Bombe littéraire à fragmentation.

Sans emphase ni exagération, «Abattoir 5 ou la croisade des enfants», le sixième roman de Kurt Vonnegut (1922-2007), publié en 1969, fait partie des livres incontournables, à lire et relire absolument.

À l'origine, il y a la vie de Kurt Vonnegut : Fait prisonnier par les Allemands en décembre 1944, Il fût transféré à Dresde où il travailla dans un abattoir, et fût un des rares survivants du bombardement de la ville en février 1945, refugié avec quelques autres soldats américains dans les caves de l'abattoir.

Kurt Vonnegut voulait évoquer son expérience de la guerre, mais comment dire l'horreur sans tomber dans un effroi abyssal ou une dépression insurmontable, ni dans des stéréotypes qui pourraient faire passer la guerre pour une aventure utile ? Il répond à cette question insoluble avec un récit en apparence absurde et dénué de sens, comme la guerre, un chef d'oeuvre poignant, désespéré et en même temps d'un humour féroce.

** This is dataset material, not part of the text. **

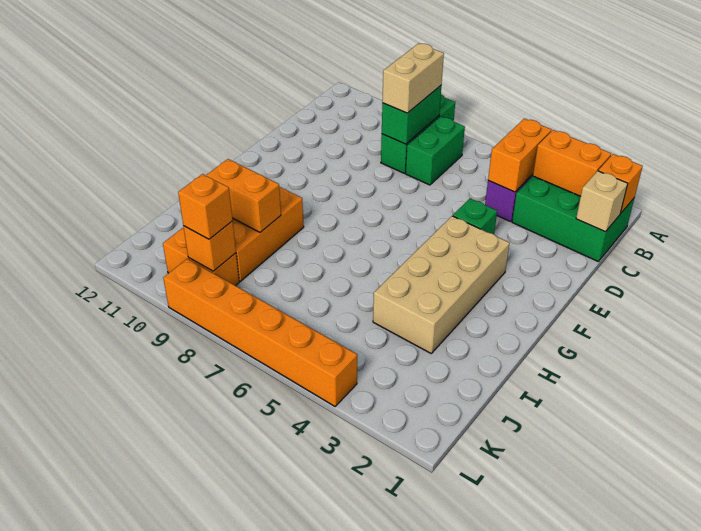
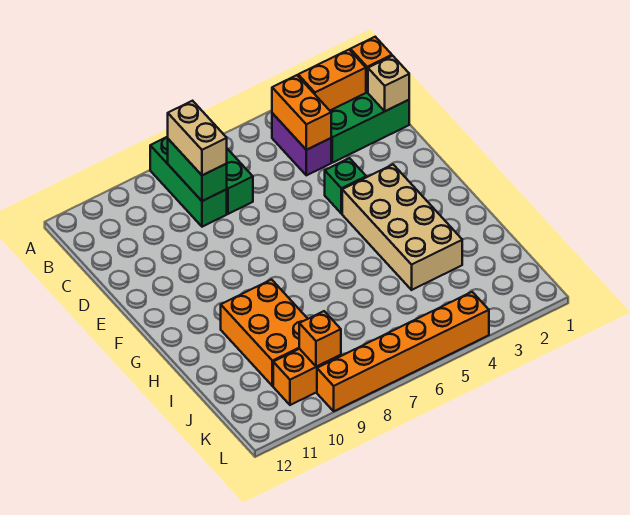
orange 1x2 brick [206,159,281,232] -> none
orange 1x1 brick [178,174,233,239] -> none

Le héros du livre, homme sans qualités du nom de Billy Pèlerin et double fictionnel de Vonnegut, a rencontré des extra-terrestres, les Tralfamadoriens qui l'ont kidnappé et comme eux, il a «décollé du temps», ce qui signifie qu'il voyage dans le temps de sa propre vie, avec des allers et retours imprévisibles et incessants, ne sachant jamais quel est le prochain moment qu'il va vivre.

Billy Pèlerin est ainsi tour à tour en lune de miel, sur le point de survivre à un accident d'avion en 1968, sur le front pendant l'ultime offensive allemande de 1944 et ne voulant pas se battre, à Chicago pour prononcer une conférence sur les soucoupes volantes et la nature du temps en 1976, exposé nu dans un zoo de Tralfamadore en compagnie d'une jolie starlette, Montana Patachon, ou encore en février 1945 sous les bombes de Dresde…

«Un anesthésique est insufflé dans l'air que respire Billy pour l'endormir. On l'emporte dans une cabine pour l'endormir. On l'emporte dans une cabine où on l'attache à l'aide de sangles à un fauteuil-relax jaune dérobé dans un entrepôt de Prisunic. La cale de la soucoupe était bourrée d'objets volés qui serviraient à meubler l'habitation reconstituée pour Billy dans un zoo de Tralfamadore.
L'insupportable accélération, cependant que la soucoupe quitte la Terre ratatine le corps assoupi de Billy, lui tord le visage, le ravit au temps, le réexpédie à la guerre.
Quand il revint à lui, il n'était pas sur la soucoupe. Il traversait l'Allemagne sur un wagon de marchandises.»

Kurt Vonnegut raconte la guerre en tournant autour et en la fragmentant. L'effet est étourdissant, les événements se succèdent sans enchaînement logique apparent, mais le flot du récit est totalement fluide malgré les sauts temporels, régulièrement ponctué de cette phrase faussement stoïque : «C'est la vie».

La tragédie de la guerre est totalement absurde, et une simple description des événements ne saurait transmettre l'inconcevable. Ce conte qui a recours à la science-fiction et au contournement, renvoie en miroir aux mots de Sebald à propos des récits des rescapés des bombardements, qui «se caractérisent en règle générale par leur discontinuité, leur caractère singulièrement erratique, en telle rupture avec les souvenirs nés d'une confrontation normale qu'ils donnent facilement l'impression de n'être qu'invention pure ou affabulation.» (W.G. Sebald, de la destruction comme élément de l'histoire naturelle)

Mais comment ai-je pu attendre si longtemps avant de lire ce chef d'oeuvre ?

«Billy, grâce à ses souvenirs du futur, sait que la ville sera réduite en miettes avant de flamber, dans trente jours à peu près. Il se rend compte aussi que la plupart de ceux qui l'observent mourront très bientôt. C'est la vie.»